### INFORMATION SHOWN
┌──

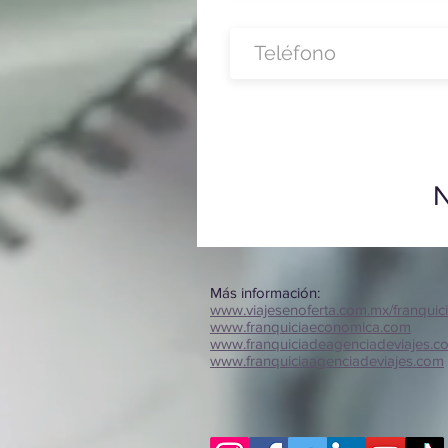
N
Más información:
www.viajesenoferta.com.mx/franquic
www.franquiciaeconomica.com
www.franquiciadeagenciadeviajes.c
www.franquiciaagenciadeviajes.com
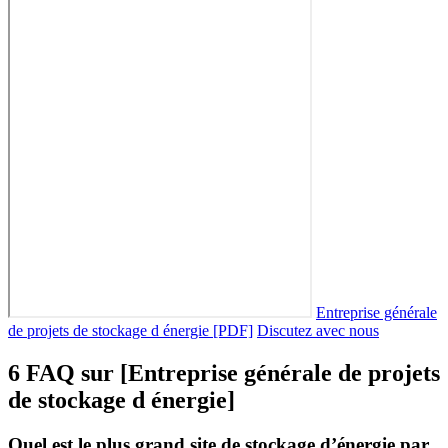
Entreprise générale
de projets de stockage d énergie [PDF]
Discutez avec nous
6 FAQ sur [Entreprise générale de projets
de stockage d énergie]
Quel est le plus grand site de stockage d’énergie par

└──

### WORK TO BE COMPLETED
Please write out these rows again without the pictures, substituting "stock" for every "stockage" and leaving everything else unchanged.

### ANSWER TO THIS TASK
N
Más información:
www.viajesenoferta.com.mx/franquic
www.franquiciaeconomica.com
www.franquiciadeagenciadeviajes.c
www.franquiciaagenciadeviajes.com
Entreprise générale
de projets de stock d énergie [PDF]
Discutez avec nous
6 FAQ sur [Entreprise générale de projets
de stock d énergie]
Quel est le plus grand site de stock d’énergie par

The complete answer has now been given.